(Beginning of Data provided)

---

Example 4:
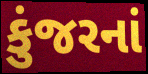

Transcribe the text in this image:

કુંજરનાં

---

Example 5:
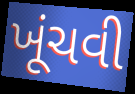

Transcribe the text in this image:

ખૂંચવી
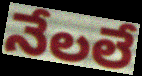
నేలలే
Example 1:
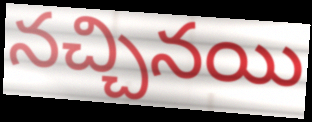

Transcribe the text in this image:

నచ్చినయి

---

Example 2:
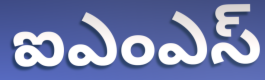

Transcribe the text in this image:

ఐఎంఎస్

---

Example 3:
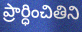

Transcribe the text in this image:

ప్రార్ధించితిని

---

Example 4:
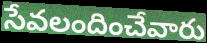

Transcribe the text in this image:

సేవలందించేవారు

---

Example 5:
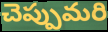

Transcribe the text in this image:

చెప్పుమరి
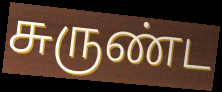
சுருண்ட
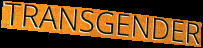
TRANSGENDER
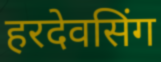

(End of Data provided)

■ **Task instructions**:
Leaving the pictures out, give back each line above exactly.

■ **Answer to this problem**:
---

Example 4:

Transcribe the text in this image:

કુંજરનાં

---

Example 5:

Transcribe the text in this image:

ખૂંચવી
నేలలే
Example 1:

Transcribe the text in this image:

నచ్చినయి

---

Example 2:

Transcribe the text in this image:

ఐఎంఎస్

---

Example 3:

Transcribe the text in this image:

ప్రార్ధించితిని

---

Example 4:

Transcribe the text in this image:

సేవలందించేవారు

---

Example 5:

Transcribe the text in this image:

చెప్పుమరి
சுருண்ட
TRANSGENDER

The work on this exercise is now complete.